L’ascendance que pourrait exercer un Bembambè sur ses deux compagnons de misère est pourtant prévisible : “ Je ne sais pas ce que je fais ici. Mon patron m’a dit qu’il est entrain de tout faire pour que je sorte d’ici ”, répond par exemple Takeu Yikon quand on lui demande ce qu’il est venu chercher dans cette galère. C’est que David Bembambè, généreux “ faroteur ”, n’hésite pas à inonder de largesses le comité auto-défense de Denver. Du coup, les membres de ce comité le considèrent comme leur patron. Par ailleurs, la petite amie de David Bembambè, une élève officier de l’Ecole de police de Yaoundé rend visite chaque jour à son compagnon tout en oubliant pas d’exercer les pressions afin d’obtenir la remise en liberté de son cher et tendre : “ Cette dame s’est offusquée de ce que David Bembambè soit déféré à Ndokoti alors qu’elle dit avoir exigé que c’est Bonanjo qui se saisisse du dossier ”, indique-t-on à la Brigade de gendarmerie de Bonamoussadi.
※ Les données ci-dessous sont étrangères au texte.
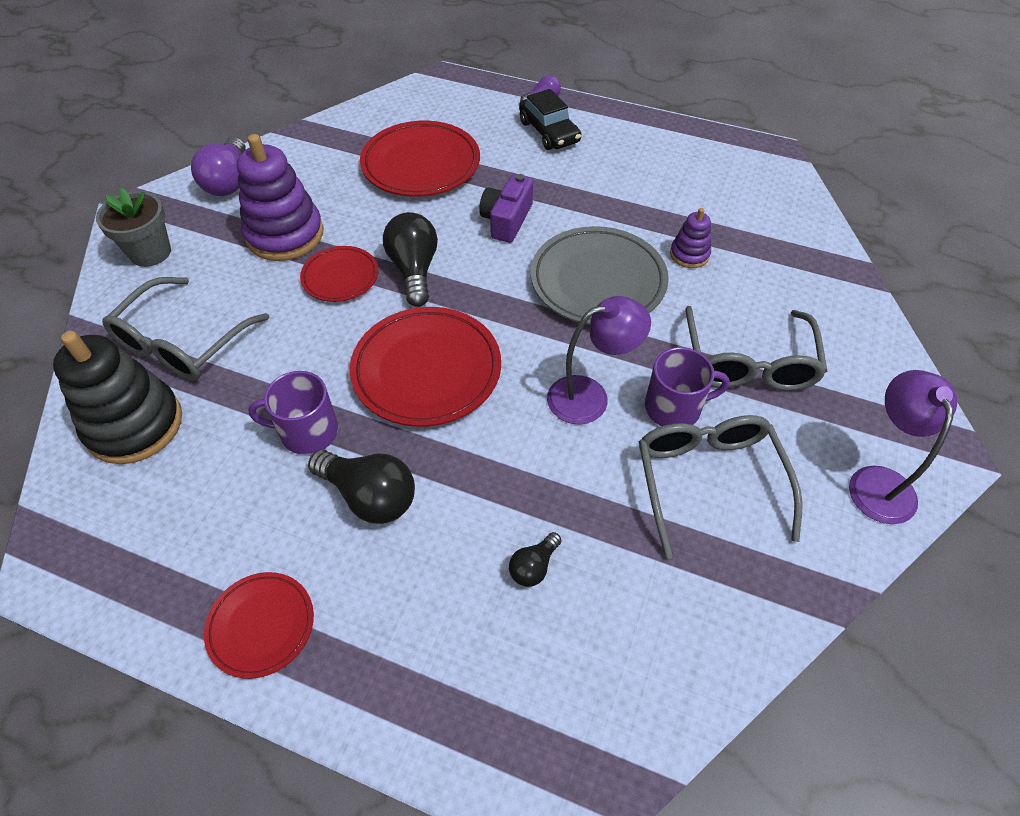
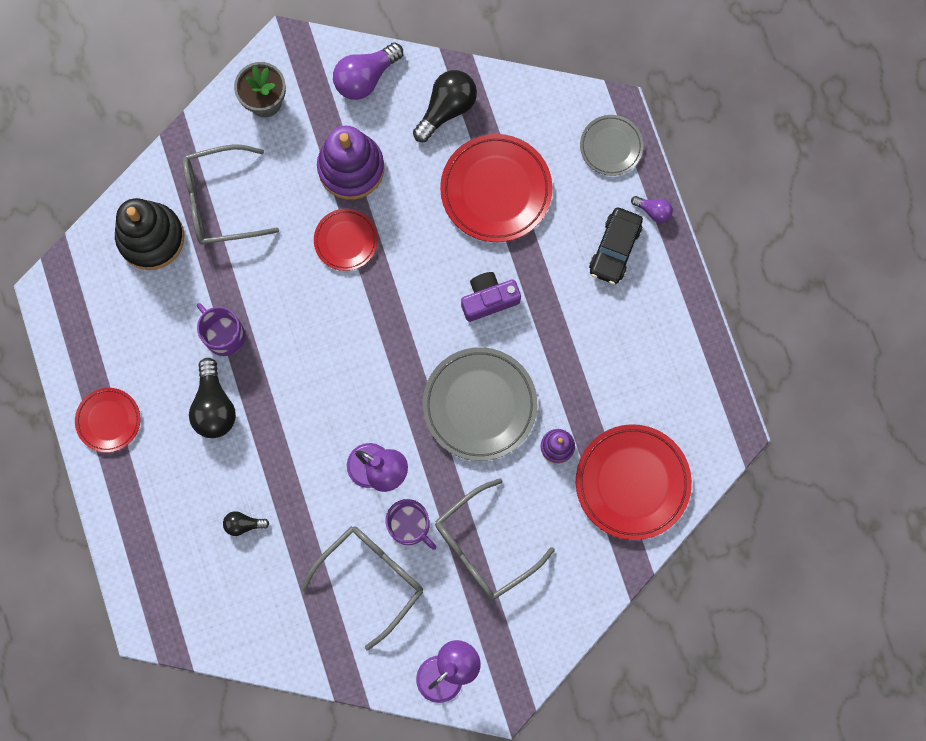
camera: 50 degrees right, 25 degrees up
(414, 270) = (390, 281): black light bulb -> black light bulb (446, 109)
(427, 370) = (318, 361): red plate -> red plate (632, 482)
(467, 93) = (611, 146): none -> grey plate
Depuis la révélation de l’affaire par Chris Tobie de Radio Equinoxe, qui passait par hasard à Denver la nuit du crime, c’est tout Mboppi qui est en émoi. D’autant plus que les indiscrétions glanées dans l’entourage de la famille du défunt et d’autres observateurs, laissent entendre que David Bembambè, contrairement au sort réservé à Djongo, se la coule plutôt douce dans les locaux de la Brigade territoriale de gendarmerie de Bonamoussadi, le tristement célèbre Golgotha. Une brigade qui, en d’autres temps, avait fait parler d’elle dans l’affaire Moutombi. L’ex-chef d’agence de la Cecic d’Akwa, soupçonné de détournements de 13 millions Fcfa, avait été sauvagement frappé et torturé. Il succombera de suite de ces blessures. Les officiers de gendarmerie dont le Commandant de brigade Menanga fortement soupçonnés d’être plus ou moins directement à l’origine de la mort de Emmanuel Moutombi, sont aujourd’hui poursuivis en justice. Drôle de contraste avec le traitement infligé aux bourreaux présumés de Nyemb David.